Is 57 prime? How about 71?

If you aren’t sure (like me), then read on. Here’s a trick for quickly checking two-digit numbers for primality.

I’ll first cover how it works, before finally showing how to apply it.

Overview

It boils down to this: a two digit number is prime if it’s not divisible by any of 2, 3, 5, or 7. I’ll explain why later.

We can break this test down into easier parts:

  1. Divisibility by 2 and 5: This can be done instantly, by inspection.
  2. … by 3: There’s a simple test you can apply
  3. … by 7: You can memorise this bit

I’ll explain each of these in more detail shortly.

You may ask: “Why not just memorise the list of all 21 two digit primes?”. I’d wager that this method is much easier to remember, and much more likely to stay remembered.

That’s because instead of remembering 21 numbers, I just need to remember the “seed” of the method: It’s only necessary to check divisibility by 2, 3, 5, and 7. The rest of the method follows from that fact.

Later

So why do we only need to check 2, 3, 5, and 7? Because…

  • Any composite (non-prime) number has a prime factor less than its square root
  • All two-digit numbers are less than 100
  • The square-root of 100 is 10
  • Therefore all two-digits numbers have a square root less than 10
  • Therefore, all two-digit composite numbers have a prime factor less than 10.

Finally, the only primes less than 10 are 2, 3, 5, and 7.

You might not be convinced by the first statement- that a composite number \(n\) has a prime factor less than \(\sqrt n\) - so we’ll prove it by contradiction.

First, observe that a composite number \(n\) has at least two factors by definition:

\[n = ab\]

Suppose \(a \gt \sqrt n\) and \(b \gt \sqrt n\). Then \(ab \gt (\sqrt n)^2\), and so \(ab \gt n\).

However, our premise was that \(ab = n\), so we’ve reached a contradiction. Therefore, either \(a \leq \sqrt n\) or \(b \leq \sqrt n\).

Neither \(a\) nor \(b\) must be prime, but if composite they must have a smaller prime factor - thus proving that \(n\) has a prime factor smaller than \(\sqrt n\).

Note that this doesn’t mean the prime factors of two-digit numbers are all less than 10. Only one of \(a \leq \sqrt n\) or \(b \leq \sqrt n\) need be true. For example, \(91 = 13 \times 7\), and \(13 > \sqrt{100}\)

Shortly

Now we know checking divisibility 2, 3, 5, and 7 is sufficient, we want to make it quick.

Divisibility by 2 or 5 is as simple as checking the final digit. If it’s even, or 5, it’s not prime.

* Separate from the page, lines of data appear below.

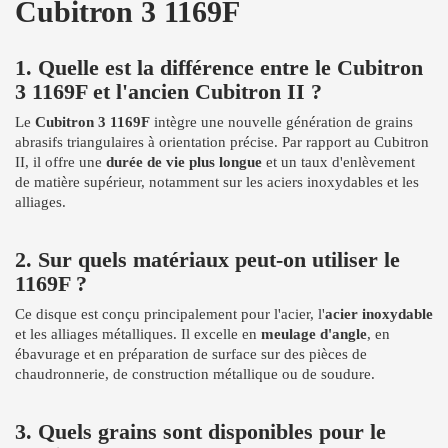
Cubitron 3 1169F
1. Quelle est la différence entre le Cubitron
3 1169F et l'ancien Cubitron II ?
Le
Cubitron 3 1169F
intègre une nouvelle génération de grains
abrasifs triangulaires à orientation précise. Par rapport au Cubitron
II, il offre une
durée de vie plus longue
et un taux d'enlèvement
de matière supérieur, notamment sur les aciers inoxydables et les
alliages.
2. Sur quels matériaux peut-on utiliser le
1169F ?
Ce disque est conçu principalement pour l'acier, l'
acier inoxydable
et les alliages métalliques. Il excelle en
meulage d'angle
, en
ébavurage et en préparation de surface sur des pièces de
chaudronnerie, de construction métallique ou de soudure.
3. Quels grains sont disponibles pour le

Divisibility by 3 has a simple test: sum the digits of your number. If that sum is divisible by 3, then so is the number.

Divisibility by 7 is harder. The divisibility test on Wikipedia is not so easy to do in your head. However, once you’ve eliminated the numbers divisible by 2, 3, and 5, there are only 3 left which are divisible by 7!

Those are:

  • \(49 = 7 \times 7\)
  • \(77 = 7 \times 11\)
  • \(91 = 7 \times 13\)

Of these, 49 and 77 are pretty clearly not prime - at least, I would recognise these as being \(7^2\) and \(7 \times 11\).

I don’t know a trick other than memorisation for \(7 \times 13 = 91\), but it doesn’t seem too high a price to pay.

Finally

To summarise, here’s how you check a two-digit number for primeness:

A two-digit number is prime if you answer no to all these questions:

  1. Is it even? (i.e., does it end in 0, 2, 4, 6, or 8?)
  2. Does it end in 5?
  3. Does the sum of its digits divide by 3?
  4. Is it 49, 77, or 91?

Although this looks like a lot of text, this is pretty straightforward to apply. After a couple minute’s practice, it can be done in just a few seconds.

Let’s apply it to the original question: Is 57 prime? How about 71?

Let’s begin with 57:

  1. It’s not even
  2. It doesn’t end in 5
  3. Its digits sum to 12, which is divisible by 3

Therefore, it’s not prime. \(57 = 19 \times 3\)

Now for 71:

  1. It’s not even
  2. It doesn’t end in 5
  3. Its digits sum to 8, which isn’t divisible by 3
  4. It’s not 49, 77, or 91

Therefore, 71 is prime.

Hopefully you’re convinced this is pretty straightforward to do in your head: after all, steps 1, 2, and 4 don’t really take any time at all. Only step 3 is a bit indirect, but adding two digits together isn’t too bad!